US District Court Judge Richard Leon had ruled in June that AT&T could proceed with its $85 billion Time Warner purchase to create a telecommunications-media giant, despite the Trump administration opposing the deal and the Department of Justice (DoJ) suing to block it.

AT&T then closed the deal in mid-June, completing the takeover to give customers a "differentiated, high-quality, mobile-first entertainment experience".

The DoJ filed its appeal against the ruling in August, citing a "clearly erroneous" decision by a judge who made "fundamental errors of economic logic and reasoning", the government appeal argued.

CNET: AT&T's Time Warner takeover knocks over media and tech dominoes

According to the government, the ruling relied on "two fundamental analytical errors: It discarded the economics of bargaining, and it failed to apply the foundational principle of corporate-wide profit maximization".

A merger between AT&T and Time Warner would increase media prices for consumers, according to the government.

The deal was financed via AT&T issuing 1.185 million shares of common stock as well as $42 billion in cash.

AT&T followed it up by acquiring ad-tech company AppNexus in order to build a digital advertising arm to complement the Time Warner media offerings.

The carrier said it would integrate AppNexus' product managers and software engineers and use the company's tools to create digital TV advertising products.

AT&T last month revealed in a filing to the United States Securities and Exchange Commission that it is looking to launch a streaming service in the fourth quarter of 2019, with the SEC filing calling the plans for a direct-to-consumer streaming service "another benefit" of the merger.

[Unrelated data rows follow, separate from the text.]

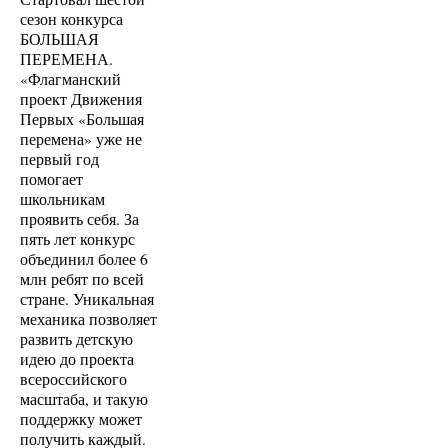
сезон конкурса
БОЛЬШАЯ
ПЕРЕМЕНА.
«Флагманский
проект Движения
Первых «Большая
перемена» уже не
первый год
помогает
школьникам
проявить себя. За
пять лет конкурс
объединил более 6
млн ребят по всей
стране. Уникальная
механика позволяет
развить детскую
идею до проекта
всероссийского
масштаба, и такую
поддержку может
получить каждый.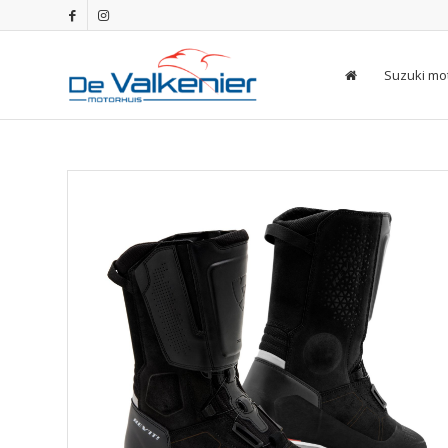
Suzuki mo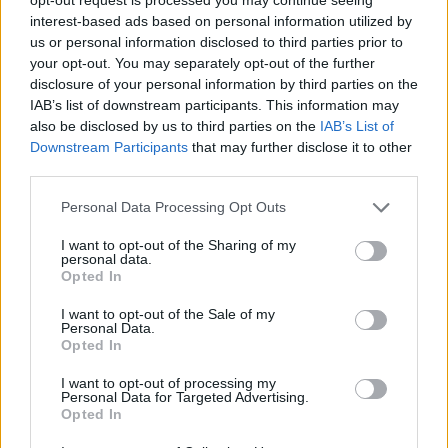
Encerrado acesso ao estacionamento no Terreiro
da Erva
interest-based ads based on personal information utilized by
us or personal information disclosed to third parties prior to
6/08/2026
your opt-out. You may separately opt-out of the further
disclosure of your personal information by third parties on the
IAB’s list of downstream participants. This information may
also be disclosed by us to third parties on the
IAB’s List of
Downstream Participants
that may further disclose it to other
third parties.
Personal Data Processing Opt Outs
I want to opt-out of the Sharing of my
personal data.
Opted In
Radares de Velocidade | Coimbra | agosto 2026
I want to opt-out of the Sale of my
Personal Data.
5/08/2026
Opted In
I want to opt-out of processing my
Personal Data for Targeted Advertising.
Opted In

"We are committed to launching a compelling and competitive product that will serve as a complement to our existing businesses and help us to expand our reach by offering a new choice for entertainment with the WarnerMedia collection of films, television series, libraries, documentaries, and animation," AT&T said in the filing.

"We expect financial support to launch this product to come from a combination of incremental efficiencies within the WarnerMedia operations, consolidating resources from sub-scale D2C efforts, fallow library content, and technology reuse.

"We expect to defer some licensing revenues to later periods in the form of increased customer subscription revenues."

The Democrats also want to look into whether Trump attempted to "punish" The Washington Post by trying to get the postmaster general to raise Amazon postal rates, according to Axios.